I'm back, barely. Some stray thoughts to which I hope to cling:
1. Did the puzzlement about Andrea Mitchell's cooperation with the investigation get kicked around in court? She said at one point she had never been approached by the investigation (or was it Fitzgerald?), but at another time she said she spoke with the FBI.
Surely Fitzgerald and the FBI know the truth of this, and it might provide a clue as to the reliability of her other public comments.
2. Like a Quick Pick lottery ticket where you win (or more often, lose) instantly, I have a Bold Prediction about the defense close - they will hammer the point that Russert may have seen the Novak column on the July 11 when it went out on the AP wires. After all, nothing in Russert's story actually dates his discovery of the Plame info - he says he could not have told Libby about Plame on the 10th or 11th because he read it in the Novak column, but when did he read it? Couldn't some NBC news hawk staffer have faxed/emailed/delivered it to him on the 11th?
Yes, the timing is tricky - Libby says he talked to Rove after talking to Russert; Rove left for vacation late in the morning on the 11th sometime after talking to Matt Cooper.
But it is possible (and where are the phone records and vaunted White House phone logs?)
3. I have long argued that Condi Rice's appearance on the Sunday, June 8 talk shows, where she was embarrassed by her ignorance of the Wilson trip (and offered her "bowels of the agency" reply), may have sparked inquiries over to State about the Niger story. Colin Powell was also on some shows that weekend and may have been similarly ignorant.

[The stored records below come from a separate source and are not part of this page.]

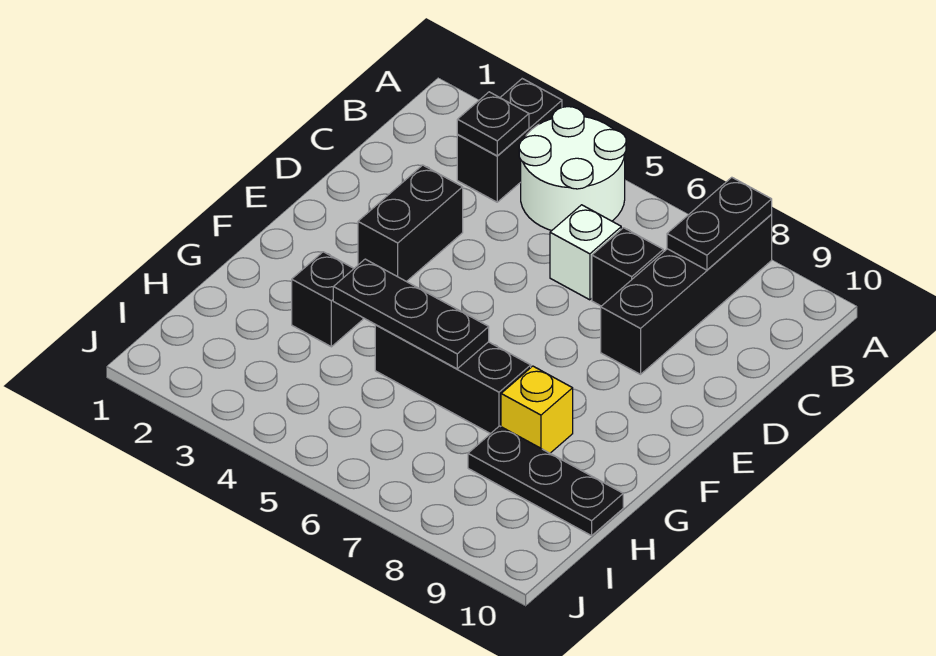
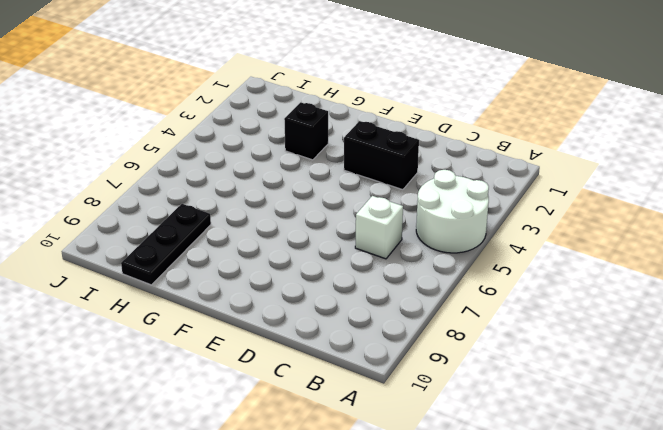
none -> black brick A3:B3 level 1
none -> black brick A8:D8 level 1
none -> black brick C7 level 1

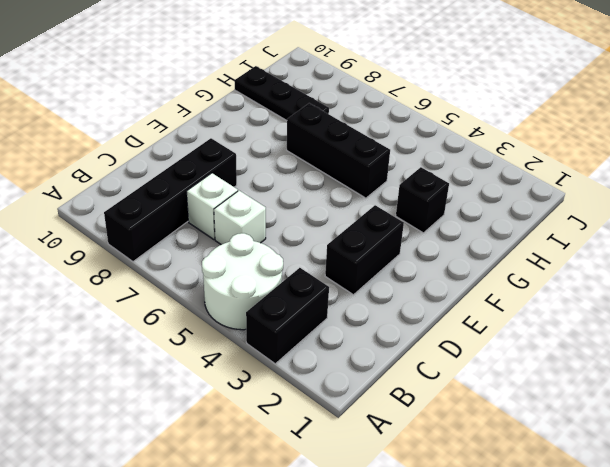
white brick C7 level 1 -> black brick C7 level 1
none -> yellow brick G8 level 1
none -> black plate A8:B8 level 2
none -> black plate B3 level 2

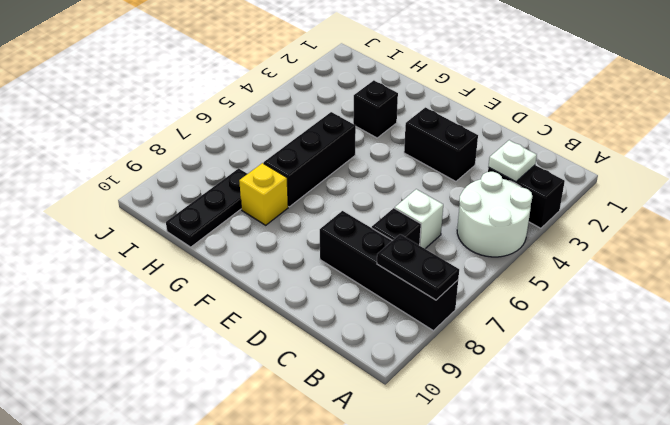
white plate B3 level 2 -> black plate B3 level 2
none -> black plate G4:G6 level 2

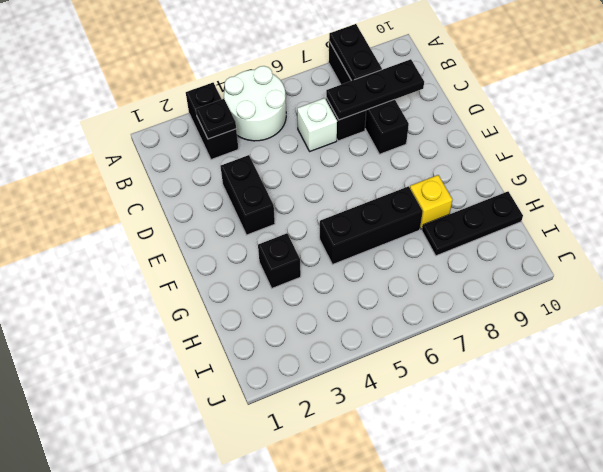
black plate C7:C9 level 2 -> black plate G4:G6 level 2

The story on offer from Marc Grossman is that Libby's inquiries, made in preparation for the Pincus article and in response to the Kristof May 6 article, inspired the INR memo about the Wilson trip.
But why couldn't there have also been inquiries from Condi Rice and Colin Powell, either of whom had more clout than Libby (but maybe less than Dick)? Did Fitzgerald explore that, and could it possibly be relevant at this late date?

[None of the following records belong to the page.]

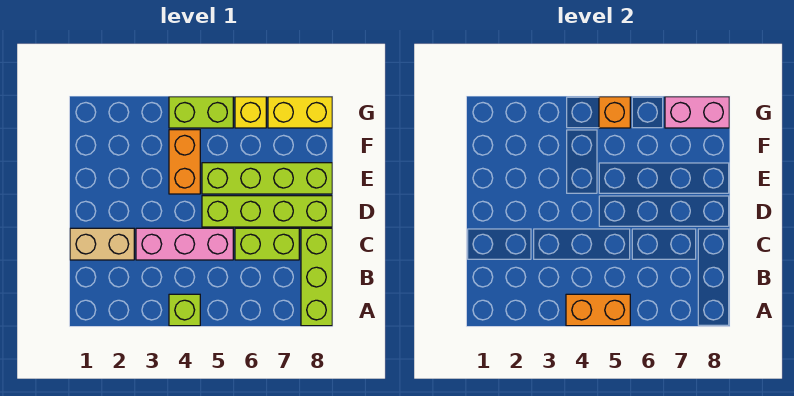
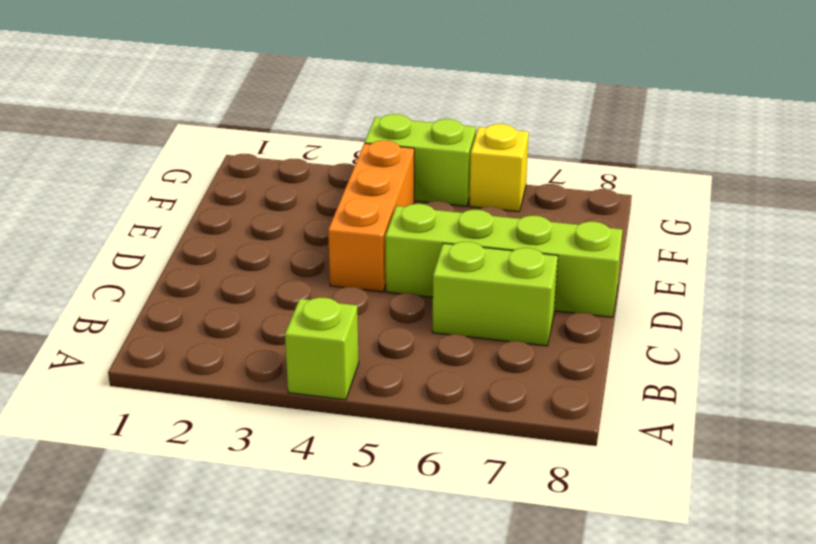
orange brick D4:F4 level 1 -> orange brick E4:F4 level 1
none -> lime brick A8:C8 level 1
none -> tan brick C1:C2 level 1
none -> pink brick C3:C5 level 1

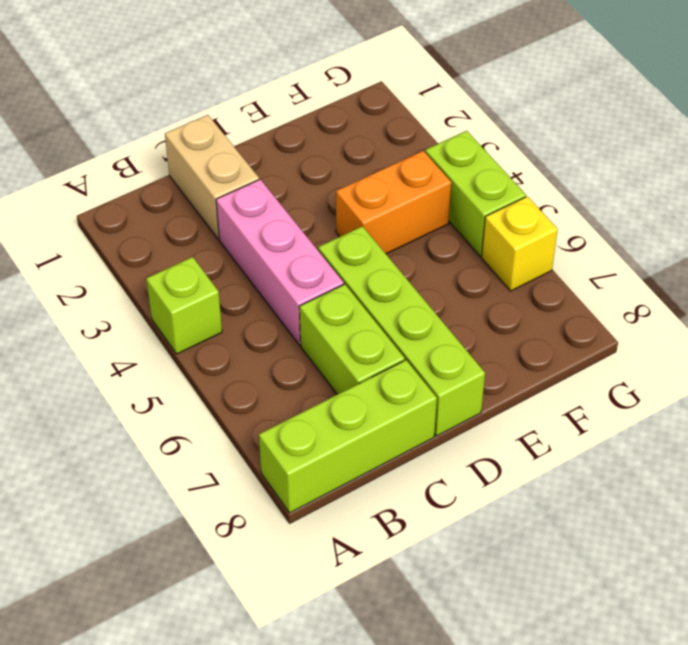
none -> lime brick E5:E8 level 1
none -> yellow brick G7:G8 level 1
none -> orange brick A4:A5 level 2

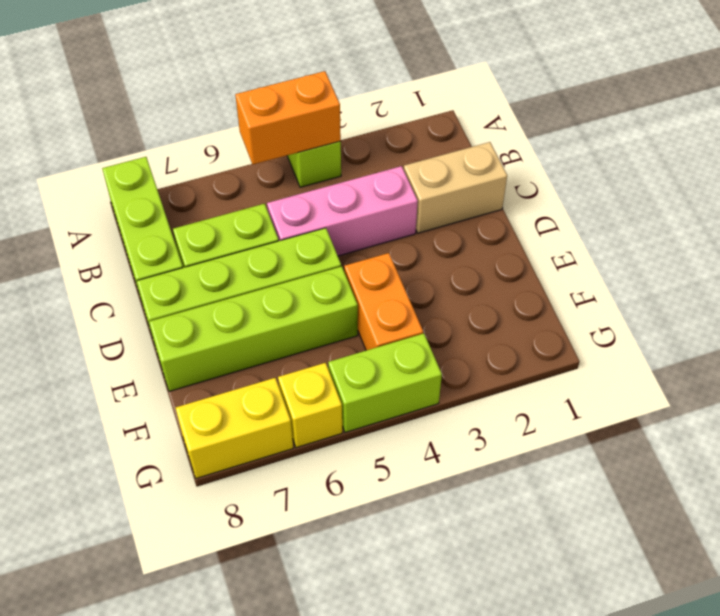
none -> orange brick G5 level 2
none -> pink brick G7:G8 level 2

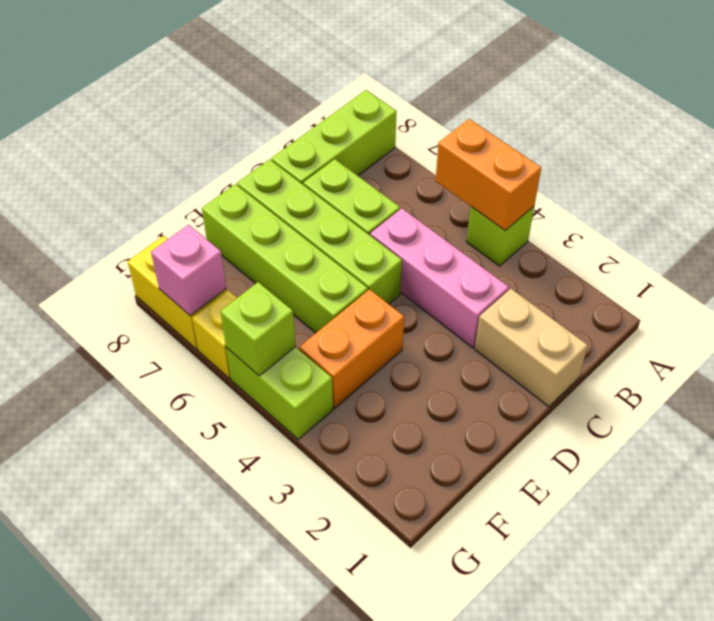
lime brick G5 level 2 -> orange brick G5 level 2
pink brick G7 level 2 -> pink brick G7:G8 level 2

And I Picked Six! Or a winner, anyway - from her defense summary:
Novak's statement came out on the AP wire on July 11. Russert could have seen it. If you lived in the media world of Tim Russert, they could read it and talk about it.
OK, it was an obvious point, but I am grateful for small victories here.
STILL MORE: File under "I suppose they had to say something" - this, from the prosecution side, is priceless:
Addresses possible defense argument that Libby confused Novak and Russert. He shows them both photos and says, "no way."
Photos? We are talking about two phone calls.
And more "Desperate Moments" for the prosecution:
Number 7 is Ari Fleischer. Ari has a farewell lunch with Libby. Libby tells him about Wilson's wife. He took this as gossip and said it was unusual because Libby was a tight-lipped individual. Ask yourselvers, Why did Libby choose to share this information with Fleischer? Ask yourselves if he did it deliberately, hoping that Ari would talk about it with reporters. And, that's just what happened. He told it to John Dickerson and David Gregory on the trip to Africa.
10:10 Immunity agreement protects Ari only if he tells the truth. He told the Government about
He said he has no recollection about Pincus conversation. The Government doesn't dispute Pincus. The fact that he doesn't remember it doesn't mean he made the conversation with Libby up. Why would he lie? How else would he have learned about Wilson's wife? Ari has no ill will, they are former colleagues, why would he lie.
How else would Ari have learned about the wife? Gee, from his own lips he told the jury that he heard about her from Dan Bartlett on Air Force One. Was the prosecution dozing, or do they hope the jury was?
And why is the only choice for Ari's conversation with Libby that either he or Libby is lying? Is Ari lying about Pincus? Why would he lie? Or is Pincus lying? Gee, I have an idea - Ari is honestly confused!
There is a tremendous amount of information being presented to the jury, so maybe insulting their intelligence will be a winning strategy.
LOSING IT: From the Times:
“Don’t you think the American people are entitled to a straight answer?” Mr. Fitzgerald asked of the jury. He said that “a critic points fingers at the White House and as a result his wife gets dragged into the newspapers.”
OK, then, when will we see indictments of Richard Armitage and Karl Rove? And that is setting aside the point that the CIA kept telling folks the wife was a legitimate part of the story.
But to be fair, Fitzgerald did not attempt to link Libby to Hurricane Katrina.